PROBLEM DESCRIPTION: Copy the lines below word for word, leaving out the pictures.

───

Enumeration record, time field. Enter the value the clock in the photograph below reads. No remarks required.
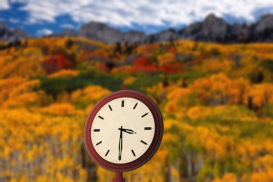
3:30
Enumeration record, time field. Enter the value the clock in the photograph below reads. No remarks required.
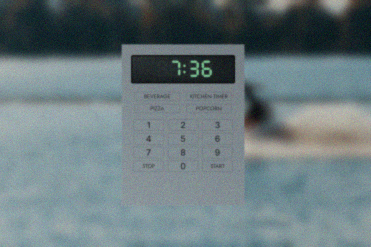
7:36
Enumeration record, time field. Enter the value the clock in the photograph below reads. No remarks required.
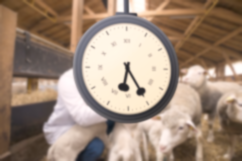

───

IN RESPONSE:
Enumeration record, time field. Enter the value the clock in the photograph below reads. No remarks required.
3:30
Enumeration record, time field. Enter the value the clock in the photograph below reads. No remarks required.
7:36
Enumeration record, time field. Enter the value the clock in the photograph below reads. No remarks required.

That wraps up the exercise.